Owner, A Plus Family Taxi |Charlesebragdon.org
When Charles Bragdon, then a political newcomer, failed in his attempt to unseat city councilor Kevin Donoghue in 2009, “I told people I wasn’t going away, and I meant it.” He’s now running to replace incumbent state representative Diane Russell, a Democrat whom Bragdon says has underrepresented her Munjoy Hill/Old Port district. But first, he has to win the primary.
Bragdon claims to be the candidate who is most invested in — and aware of — local issues. He points to his frequent attendance at City Council and charter commission meetings as evidence.
“I’m not someone who just talks about things,” he says. “I get out there and do them.”
One of Bragdon’s top priorities, he says, is job creation. He wants to squeeze more job money out of the federal government’s stimulus package, funneling the cash to local businesses — “the mom and pop stuff that made Maine what it is” — or encouraging businesses to expand to Maine. He supports a local-option meals and lodging tax to help cash-strapped municipalities. He also sees potential in tidal power, and he says his enthusiasm about this sector sets him apart as a candidate.
Bragdon recently changed his party enrollment from Democrat to Green. He says the Green Party’s “key values are in line with my personal beliefs” and he identifies those ideals as grassroots democracy, equality, and universal health care.

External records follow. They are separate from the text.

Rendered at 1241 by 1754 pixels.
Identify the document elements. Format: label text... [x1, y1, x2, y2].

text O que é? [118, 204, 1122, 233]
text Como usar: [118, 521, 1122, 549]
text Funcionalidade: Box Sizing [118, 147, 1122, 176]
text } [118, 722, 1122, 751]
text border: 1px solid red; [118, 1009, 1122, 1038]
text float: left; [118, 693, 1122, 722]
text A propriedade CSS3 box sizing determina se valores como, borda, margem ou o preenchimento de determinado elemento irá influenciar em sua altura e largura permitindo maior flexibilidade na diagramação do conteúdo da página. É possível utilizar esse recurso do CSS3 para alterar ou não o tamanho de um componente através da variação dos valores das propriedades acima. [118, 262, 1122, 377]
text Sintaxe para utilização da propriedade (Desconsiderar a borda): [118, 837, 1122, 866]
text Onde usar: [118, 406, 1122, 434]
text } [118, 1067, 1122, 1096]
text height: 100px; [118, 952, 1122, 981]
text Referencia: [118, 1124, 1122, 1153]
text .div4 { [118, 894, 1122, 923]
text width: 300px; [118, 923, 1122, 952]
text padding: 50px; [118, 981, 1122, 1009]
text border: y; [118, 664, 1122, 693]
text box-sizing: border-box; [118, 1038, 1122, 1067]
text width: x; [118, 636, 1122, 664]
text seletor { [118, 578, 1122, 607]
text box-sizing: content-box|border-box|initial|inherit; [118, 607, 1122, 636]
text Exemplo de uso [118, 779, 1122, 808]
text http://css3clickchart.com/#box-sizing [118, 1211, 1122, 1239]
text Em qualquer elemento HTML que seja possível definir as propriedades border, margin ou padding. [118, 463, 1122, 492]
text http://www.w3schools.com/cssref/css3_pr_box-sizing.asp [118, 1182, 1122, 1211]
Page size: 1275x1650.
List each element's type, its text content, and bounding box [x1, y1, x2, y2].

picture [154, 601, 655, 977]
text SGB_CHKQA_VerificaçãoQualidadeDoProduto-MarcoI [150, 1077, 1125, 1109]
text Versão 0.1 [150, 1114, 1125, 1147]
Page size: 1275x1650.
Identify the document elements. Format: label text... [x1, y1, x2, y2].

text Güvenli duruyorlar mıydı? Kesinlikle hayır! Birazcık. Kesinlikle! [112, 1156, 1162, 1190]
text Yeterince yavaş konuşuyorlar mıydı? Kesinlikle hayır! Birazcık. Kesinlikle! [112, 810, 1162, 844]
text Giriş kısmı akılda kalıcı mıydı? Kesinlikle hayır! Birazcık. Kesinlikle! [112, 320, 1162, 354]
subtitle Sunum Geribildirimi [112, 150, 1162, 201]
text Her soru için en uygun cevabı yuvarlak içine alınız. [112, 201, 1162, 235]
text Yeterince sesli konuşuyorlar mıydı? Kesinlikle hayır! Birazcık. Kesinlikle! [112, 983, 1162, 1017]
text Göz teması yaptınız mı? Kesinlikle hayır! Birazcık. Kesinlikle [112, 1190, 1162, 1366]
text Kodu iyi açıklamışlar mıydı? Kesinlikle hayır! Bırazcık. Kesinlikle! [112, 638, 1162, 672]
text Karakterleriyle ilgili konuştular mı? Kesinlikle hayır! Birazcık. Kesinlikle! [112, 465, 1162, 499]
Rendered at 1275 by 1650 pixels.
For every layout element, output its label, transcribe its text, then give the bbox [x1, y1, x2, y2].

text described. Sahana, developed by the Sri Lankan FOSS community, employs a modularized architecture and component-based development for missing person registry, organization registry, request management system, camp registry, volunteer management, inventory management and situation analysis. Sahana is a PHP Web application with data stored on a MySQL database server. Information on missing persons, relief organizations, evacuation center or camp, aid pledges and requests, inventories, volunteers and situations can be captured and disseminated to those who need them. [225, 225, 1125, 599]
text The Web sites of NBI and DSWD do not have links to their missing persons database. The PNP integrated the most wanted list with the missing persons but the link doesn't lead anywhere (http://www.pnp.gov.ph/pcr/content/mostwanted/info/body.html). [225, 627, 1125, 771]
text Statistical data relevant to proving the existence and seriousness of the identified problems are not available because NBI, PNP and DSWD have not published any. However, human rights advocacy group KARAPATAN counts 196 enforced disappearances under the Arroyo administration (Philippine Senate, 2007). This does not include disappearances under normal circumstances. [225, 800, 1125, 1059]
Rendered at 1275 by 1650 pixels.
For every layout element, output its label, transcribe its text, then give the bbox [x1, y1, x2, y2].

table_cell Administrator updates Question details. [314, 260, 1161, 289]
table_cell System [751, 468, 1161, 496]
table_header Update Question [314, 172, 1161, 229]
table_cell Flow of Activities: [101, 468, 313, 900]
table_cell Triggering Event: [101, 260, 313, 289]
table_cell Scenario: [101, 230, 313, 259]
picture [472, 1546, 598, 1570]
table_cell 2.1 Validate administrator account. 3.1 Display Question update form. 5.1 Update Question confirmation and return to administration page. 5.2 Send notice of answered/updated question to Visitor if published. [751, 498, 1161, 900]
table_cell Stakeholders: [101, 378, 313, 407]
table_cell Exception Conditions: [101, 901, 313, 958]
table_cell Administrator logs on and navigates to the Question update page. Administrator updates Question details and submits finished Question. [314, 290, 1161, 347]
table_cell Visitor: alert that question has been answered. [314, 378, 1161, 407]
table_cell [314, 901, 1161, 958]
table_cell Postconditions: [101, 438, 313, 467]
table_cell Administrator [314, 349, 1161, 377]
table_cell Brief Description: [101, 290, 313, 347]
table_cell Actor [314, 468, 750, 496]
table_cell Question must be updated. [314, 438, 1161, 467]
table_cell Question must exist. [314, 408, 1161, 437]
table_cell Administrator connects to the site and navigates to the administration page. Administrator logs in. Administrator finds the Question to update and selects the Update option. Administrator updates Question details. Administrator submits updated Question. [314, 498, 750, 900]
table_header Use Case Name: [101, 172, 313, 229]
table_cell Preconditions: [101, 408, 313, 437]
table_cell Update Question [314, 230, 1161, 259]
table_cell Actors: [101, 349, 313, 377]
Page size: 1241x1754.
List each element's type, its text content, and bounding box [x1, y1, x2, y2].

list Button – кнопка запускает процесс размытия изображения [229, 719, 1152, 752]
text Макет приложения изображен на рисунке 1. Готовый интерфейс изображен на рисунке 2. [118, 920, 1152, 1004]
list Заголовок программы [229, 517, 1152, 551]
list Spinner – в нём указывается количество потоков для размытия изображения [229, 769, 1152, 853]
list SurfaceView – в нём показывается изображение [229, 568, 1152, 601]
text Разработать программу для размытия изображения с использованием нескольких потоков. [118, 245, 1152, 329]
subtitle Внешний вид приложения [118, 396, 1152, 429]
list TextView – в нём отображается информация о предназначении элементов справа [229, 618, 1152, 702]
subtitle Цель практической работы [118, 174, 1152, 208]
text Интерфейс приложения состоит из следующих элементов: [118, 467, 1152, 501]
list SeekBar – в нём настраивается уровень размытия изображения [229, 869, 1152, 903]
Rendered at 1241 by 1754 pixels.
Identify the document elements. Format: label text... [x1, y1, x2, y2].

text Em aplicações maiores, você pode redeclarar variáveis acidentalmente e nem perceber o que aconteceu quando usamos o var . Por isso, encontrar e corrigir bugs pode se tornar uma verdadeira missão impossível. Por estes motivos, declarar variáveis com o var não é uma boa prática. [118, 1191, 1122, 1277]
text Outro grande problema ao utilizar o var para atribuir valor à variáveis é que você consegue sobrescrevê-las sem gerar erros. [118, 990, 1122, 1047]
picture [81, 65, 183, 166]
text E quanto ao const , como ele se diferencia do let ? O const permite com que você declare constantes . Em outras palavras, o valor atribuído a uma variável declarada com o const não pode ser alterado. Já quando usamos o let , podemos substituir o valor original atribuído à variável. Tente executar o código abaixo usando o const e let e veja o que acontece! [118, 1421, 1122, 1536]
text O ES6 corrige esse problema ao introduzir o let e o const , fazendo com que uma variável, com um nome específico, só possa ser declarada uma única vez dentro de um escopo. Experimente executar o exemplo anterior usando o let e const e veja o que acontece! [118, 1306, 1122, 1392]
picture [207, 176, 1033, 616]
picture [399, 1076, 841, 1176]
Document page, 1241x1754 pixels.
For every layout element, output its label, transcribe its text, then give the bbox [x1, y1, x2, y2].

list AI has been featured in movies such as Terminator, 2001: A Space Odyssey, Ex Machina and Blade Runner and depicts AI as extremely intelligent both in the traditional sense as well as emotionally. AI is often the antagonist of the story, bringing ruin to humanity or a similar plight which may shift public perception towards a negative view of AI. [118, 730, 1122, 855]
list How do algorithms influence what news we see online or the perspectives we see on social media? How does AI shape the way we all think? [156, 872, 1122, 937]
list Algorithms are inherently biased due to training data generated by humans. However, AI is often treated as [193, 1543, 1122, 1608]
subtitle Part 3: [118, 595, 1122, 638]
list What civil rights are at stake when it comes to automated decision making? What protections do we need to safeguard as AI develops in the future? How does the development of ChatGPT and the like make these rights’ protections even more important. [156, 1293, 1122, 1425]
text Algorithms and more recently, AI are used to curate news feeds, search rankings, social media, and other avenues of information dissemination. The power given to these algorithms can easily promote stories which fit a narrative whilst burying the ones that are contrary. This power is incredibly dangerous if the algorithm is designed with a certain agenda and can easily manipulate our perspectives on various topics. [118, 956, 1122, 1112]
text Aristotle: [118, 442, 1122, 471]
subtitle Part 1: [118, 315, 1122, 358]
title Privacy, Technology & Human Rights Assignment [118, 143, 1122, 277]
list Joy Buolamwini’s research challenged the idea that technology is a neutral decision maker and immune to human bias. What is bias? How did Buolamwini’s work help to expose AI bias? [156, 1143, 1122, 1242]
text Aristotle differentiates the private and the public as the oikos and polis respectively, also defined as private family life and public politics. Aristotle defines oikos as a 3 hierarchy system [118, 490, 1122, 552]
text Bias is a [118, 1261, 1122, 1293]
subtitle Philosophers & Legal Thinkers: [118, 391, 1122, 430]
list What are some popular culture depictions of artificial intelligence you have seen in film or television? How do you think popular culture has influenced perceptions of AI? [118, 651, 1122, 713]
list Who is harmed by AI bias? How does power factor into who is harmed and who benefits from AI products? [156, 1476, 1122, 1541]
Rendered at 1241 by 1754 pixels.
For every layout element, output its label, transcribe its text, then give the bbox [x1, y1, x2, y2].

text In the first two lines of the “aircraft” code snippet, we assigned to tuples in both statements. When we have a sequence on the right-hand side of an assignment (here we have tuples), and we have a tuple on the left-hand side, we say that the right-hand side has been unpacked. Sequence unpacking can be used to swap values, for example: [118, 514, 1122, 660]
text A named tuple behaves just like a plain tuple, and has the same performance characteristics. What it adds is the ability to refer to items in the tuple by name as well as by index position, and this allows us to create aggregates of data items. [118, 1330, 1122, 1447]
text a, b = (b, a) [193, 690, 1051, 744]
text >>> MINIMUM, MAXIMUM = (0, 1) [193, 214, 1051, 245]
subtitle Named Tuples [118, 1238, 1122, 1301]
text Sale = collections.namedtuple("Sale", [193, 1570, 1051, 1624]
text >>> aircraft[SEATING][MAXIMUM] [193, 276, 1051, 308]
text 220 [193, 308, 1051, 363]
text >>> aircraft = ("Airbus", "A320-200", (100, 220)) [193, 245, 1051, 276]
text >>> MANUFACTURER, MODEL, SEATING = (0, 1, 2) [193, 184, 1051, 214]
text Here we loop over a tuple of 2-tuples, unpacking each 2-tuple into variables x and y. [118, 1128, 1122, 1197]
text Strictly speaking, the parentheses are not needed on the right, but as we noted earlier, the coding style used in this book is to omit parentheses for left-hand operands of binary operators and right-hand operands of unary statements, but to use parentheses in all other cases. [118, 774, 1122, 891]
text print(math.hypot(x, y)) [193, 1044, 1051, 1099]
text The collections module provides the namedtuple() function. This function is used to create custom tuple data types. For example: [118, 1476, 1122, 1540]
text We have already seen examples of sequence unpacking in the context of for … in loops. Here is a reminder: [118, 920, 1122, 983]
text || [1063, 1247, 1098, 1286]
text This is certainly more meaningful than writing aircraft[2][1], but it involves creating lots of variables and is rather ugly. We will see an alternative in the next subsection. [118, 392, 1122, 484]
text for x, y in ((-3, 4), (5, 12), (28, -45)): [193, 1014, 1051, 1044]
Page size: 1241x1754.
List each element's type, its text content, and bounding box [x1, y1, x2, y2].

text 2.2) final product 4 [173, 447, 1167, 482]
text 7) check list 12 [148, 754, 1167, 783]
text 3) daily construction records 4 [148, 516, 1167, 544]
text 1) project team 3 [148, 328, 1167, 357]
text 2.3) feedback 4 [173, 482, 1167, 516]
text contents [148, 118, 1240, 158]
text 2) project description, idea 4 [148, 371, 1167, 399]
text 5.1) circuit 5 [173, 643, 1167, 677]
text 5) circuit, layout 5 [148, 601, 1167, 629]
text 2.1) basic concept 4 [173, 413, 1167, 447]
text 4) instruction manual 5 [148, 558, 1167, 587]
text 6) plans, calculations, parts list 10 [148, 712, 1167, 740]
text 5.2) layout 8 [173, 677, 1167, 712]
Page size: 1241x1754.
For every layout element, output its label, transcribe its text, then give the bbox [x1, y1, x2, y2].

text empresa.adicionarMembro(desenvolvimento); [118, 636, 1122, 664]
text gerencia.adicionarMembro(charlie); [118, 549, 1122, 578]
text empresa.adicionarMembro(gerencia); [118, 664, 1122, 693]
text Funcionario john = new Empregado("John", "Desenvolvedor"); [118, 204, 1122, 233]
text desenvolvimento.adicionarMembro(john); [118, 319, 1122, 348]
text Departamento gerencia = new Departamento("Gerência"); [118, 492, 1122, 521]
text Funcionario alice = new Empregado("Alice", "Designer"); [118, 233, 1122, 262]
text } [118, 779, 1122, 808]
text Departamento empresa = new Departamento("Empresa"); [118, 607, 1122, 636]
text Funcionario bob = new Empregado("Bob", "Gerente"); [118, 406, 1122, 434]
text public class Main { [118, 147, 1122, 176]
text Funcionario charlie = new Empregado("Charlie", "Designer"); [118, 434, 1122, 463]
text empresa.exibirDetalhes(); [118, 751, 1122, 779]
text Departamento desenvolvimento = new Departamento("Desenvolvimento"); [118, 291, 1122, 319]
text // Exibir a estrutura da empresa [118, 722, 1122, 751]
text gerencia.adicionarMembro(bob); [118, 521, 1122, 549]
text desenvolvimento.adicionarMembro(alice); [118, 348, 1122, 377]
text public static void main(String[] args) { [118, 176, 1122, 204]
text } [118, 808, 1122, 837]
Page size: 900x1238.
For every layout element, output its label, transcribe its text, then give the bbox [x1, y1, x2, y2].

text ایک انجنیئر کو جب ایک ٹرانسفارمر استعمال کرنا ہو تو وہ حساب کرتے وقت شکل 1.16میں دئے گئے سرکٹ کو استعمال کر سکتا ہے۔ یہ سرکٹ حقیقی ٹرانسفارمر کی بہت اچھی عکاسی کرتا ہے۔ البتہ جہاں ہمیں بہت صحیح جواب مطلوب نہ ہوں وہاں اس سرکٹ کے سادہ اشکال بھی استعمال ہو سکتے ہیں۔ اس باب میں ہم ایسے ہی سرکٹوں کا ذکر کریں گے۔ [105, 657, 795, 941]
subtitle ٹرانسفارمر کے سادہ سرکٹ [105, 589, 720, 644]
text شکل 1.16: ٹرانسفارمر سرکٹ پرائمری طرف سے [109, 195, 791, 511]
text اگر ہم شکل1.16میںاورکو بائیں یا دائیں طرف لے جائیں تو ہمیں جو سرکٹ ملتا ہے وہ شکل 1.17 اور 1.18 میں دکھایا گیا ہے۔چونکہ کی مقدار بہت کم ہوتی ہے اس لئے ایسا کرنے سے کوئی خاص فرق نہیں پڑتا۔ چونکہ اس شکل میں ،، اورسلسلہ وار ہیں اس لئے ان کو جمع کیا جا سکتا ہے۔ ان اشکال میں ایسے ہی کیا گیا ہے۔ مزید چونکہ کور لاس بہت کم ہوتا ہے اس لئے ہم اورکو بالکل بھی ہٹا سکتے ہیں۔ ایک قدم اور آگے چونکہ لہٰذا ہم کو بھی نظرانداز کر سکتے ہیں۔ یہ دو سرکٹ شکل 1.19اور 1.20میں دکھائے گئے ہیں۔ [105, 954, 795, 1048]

And he promises that if he’s elected, he won’t stop attending City Council meetings.
Anna TrevorrowAnna Trevorrow, who stepped down earlier this month as chair of Maine’s Green Independent Party but remains on its steering committee, hopes to be as viable a Green candidate as John Eder, who has said that he “can’t think of a better person to continue where I left off in Augusta.”
Customer-service representative, Norway Savings Bank |Annatrevorrow.org
The Monmouth native, who ran unsuccessfully for School Committee in 2008 and won a seat on the elected charter commission last year, counts progressive taxation, sustainable transportation options, job creation, and support for small businesses among her key issues.
On the charter commission, Trevorrow has demonstrated her ability to “gain support for my initiatives even while they may be progressive,” she says, referring to Instant Runoff Voting in Portland’s mayoral election (where she succeeded) and non-citizen voting rights (which failed, but “inspired a larger movement” in Portland). She hopes to have the same successes in the Legislature, where she wants to revisit the state’s tax system and “make taxes more equal” by tying them to income brackets. She also favors low-cost lending to small businesses, and finding ways to support sole-proprietorship.
“It’s a scary word, but the way you [create revenue] is through taxes,” Trevorrow says, unafraid of alienating voters by uttering that taboo. “My district has voted for me twice now. People know what they’re getting.”